Some tweet observations ([twitter.com/disquiet](https://twitter.com/disquiet)) I made over the course of the past week, lightly edited:

▰ When you join a Zoom call a couple minutes early and everyone has their cameras off and they’re typing and it sounds like rain

▰ “In his lap, Yeats’s Collected–the yellow-jacketed Macmillan edition–and in the CD tray Arvo Pärt’s Für Alina, long hushed by the time Bachelor found the body, but its lingering silences implicit in the air, settling like dust on faded surfaces.” The minder of a network of elderly informers in Mick Herron’s novella The List comes upon a dead body. I already dug the series (Slough House), and this line sealed the deal. (Bachelor is the last name of the story’s protagonist.)

▰ It’s at 1:43:46 that Miles Davis appears in [this 1987 footage of Prince performing live](https://youtu.be/v_aAug_PpUM?t=6227). Everything to that point is tremendous but that bookmark is where to start: the smile on Prince’s face, how he conducts the band to make space for the trumpeter:
https://youtu.be/v\_aAug\_PpUM?t=6227

▰ Kinda crazy that the new company combining Rolling Stone, Billboard, Vibe, and other publications is called [PMRC](https://pitchfork.com/news/rolling-stone-billboard-vibe-more-to-operate-under-new-joint-venture-pmrc/), same initials as the Parents Music Resource Center, which gave us parental advisory stickers back in the 1980s.
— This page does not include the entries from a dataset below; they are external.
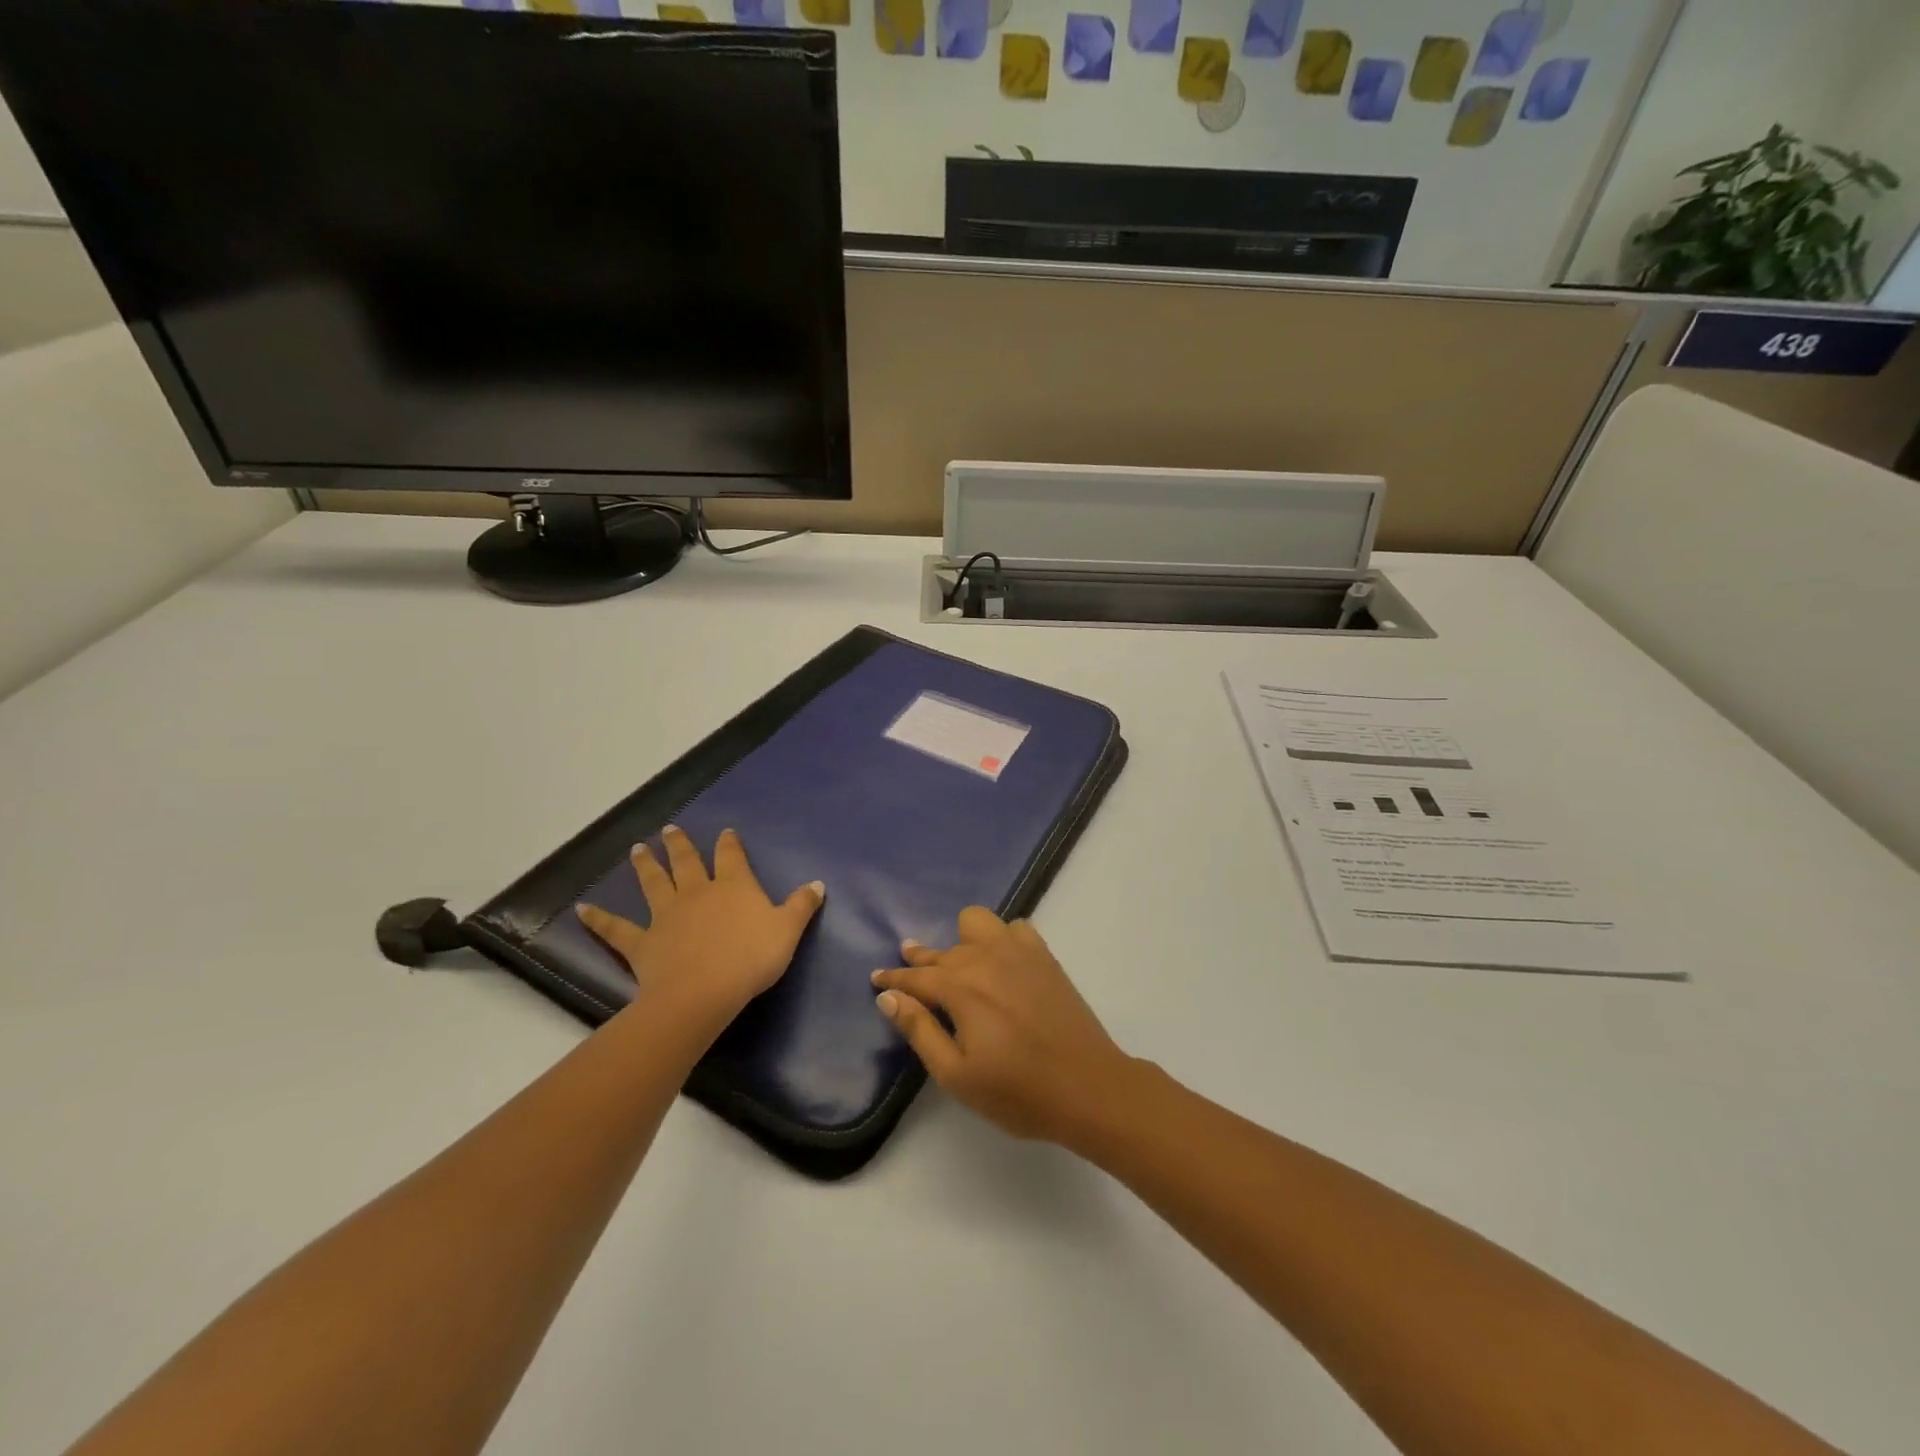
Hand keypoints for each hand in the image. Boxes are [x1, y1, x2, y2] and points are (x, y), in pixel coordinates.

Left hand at [577, 826, 822, 1018]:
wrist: (704, 992)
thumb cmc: (751, 959)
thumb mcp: (788, 931)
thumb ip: (802, 906)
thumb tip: (818, 883)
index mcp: (734, 886)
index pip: (732, 857)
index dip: (729, 844)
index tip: (725, 832)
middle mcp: (698, 892)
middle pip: (688, 863)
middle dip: (681, 845)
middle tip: (670, 829)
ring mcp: (667, 915)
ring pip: (654, 884)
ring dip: (645, 866)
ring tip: (637, 849)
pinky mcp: (642, 942)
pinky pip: (617, 929)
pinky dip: (599, 919)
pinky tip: (581, 909)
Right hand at [871, 908, 1134, 1145]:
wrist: (1088, 1086)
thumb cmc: (1017, 1092)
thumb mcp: (956, 1074)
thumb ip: (919, 1031)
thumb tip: (888, 998)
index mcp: (960, 987)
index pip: (915, 978)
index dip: (893, 979)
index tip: (876, 978)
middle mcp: (985, 958)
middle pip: (942, 951)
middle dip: (921, 962)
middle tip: (908, 971)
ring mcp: (1018, 951)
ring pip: (976, 923)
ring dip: (961, 940)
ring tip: (960, 964)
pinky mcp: (1044, 956)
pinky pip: (1015, 928)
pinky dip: (1001, 939)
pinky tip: (1002, 962)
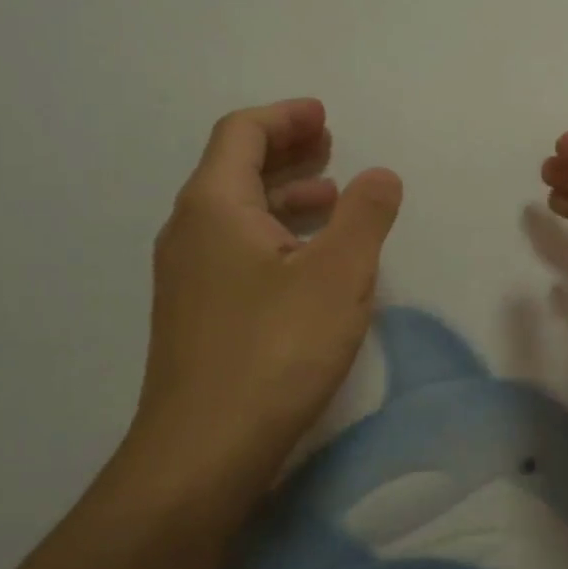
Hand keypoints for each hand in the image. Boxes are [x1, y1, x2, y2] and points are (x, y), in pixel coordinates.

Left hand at [119, 98, 402, 508]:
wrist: (202, 452)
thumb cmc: (274, 350)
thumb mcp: (339, 275)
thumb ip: (365, 215)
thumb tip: (380, 174)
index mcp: (214, 205)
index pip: (242, 133)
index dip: (285, 116)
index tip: (324, 116)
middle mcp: (189, 230)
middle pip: (235, 168)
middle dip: (286, 151)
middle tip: (330, 145)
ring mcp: (187, 275)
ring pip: (236, 213)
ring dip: (283, 195)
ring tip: (330, 198)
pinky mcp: (196, 312)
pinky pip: (235, 248)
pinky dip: (274, 234)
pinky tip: (308, 260)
▰ “Waiting for the host to start this meeting”

▰ I am fairly certain that I will at some point today no longer have “Interplanet Janet” running through my head. I am almost equally certain that it will immediately be replaced by another Schoolhouse Rock song.

▰ “Host is not in the meeting yet”

▰ Last night I watched the TV series The Repair Shop. Just as stuffed-animal vets were fixing the voice box of a WW2-era Irish teddy bear, the shofar bleated from a synagogue down our street, and I briefly thought that was the teddy bear’s sound. Had to mute the TV to sort it out. It was an especially confusing mundane synchronicity because at that very moment, the show’s host noted that the voice box sounded less like a bear growling and more like a lamb baaing.

▰ That amazing, mournful live three-hour Questlove set of dubbed-out, chopped and screwed Radiohead tracks has shuffled off the mortal coil that is YouTube, so I’ll go back to listening to the Tenet score [backwards](https://www.youtube.com/watch?v=TQTrYDJ0Vr8).

In the Name of Corruption

Covid-era Tokyo archiving

While the [SoundCloud account](https://soundcloud.com/corrption/tracks) of Tokyo-based noise-maker Corruption [remains](https://disquiet.com/2020/09/15/covid-era-corruption/) mothballed, the musician’s [Bandcamp account](http://corruption-music-drugstore.bandcamp.com) has another archival update. *ミジンコ daphnia emotions* is 31 tracks recorded between 2013 and 2019. They range from what might be a video-arcade field recording (“emwrec#msl”) to lounge-tempo pop techno (“pole”) to sequenced white noise drones (“cold wind”) to especially Aphex-y melodic sweetness (“pause”), just for starters. And of course, the most unclassifiable tracks are where it’s really at, notably “mga,” in which what sounds like a breeze running through a tunnel is transformed into a squelchy melody. The variety gives a sense of the range that Corruption has been up to for years over at SoundCloud, where nearly 1,000 tracks have been collected. Presumably these are favorites culled from that expanse.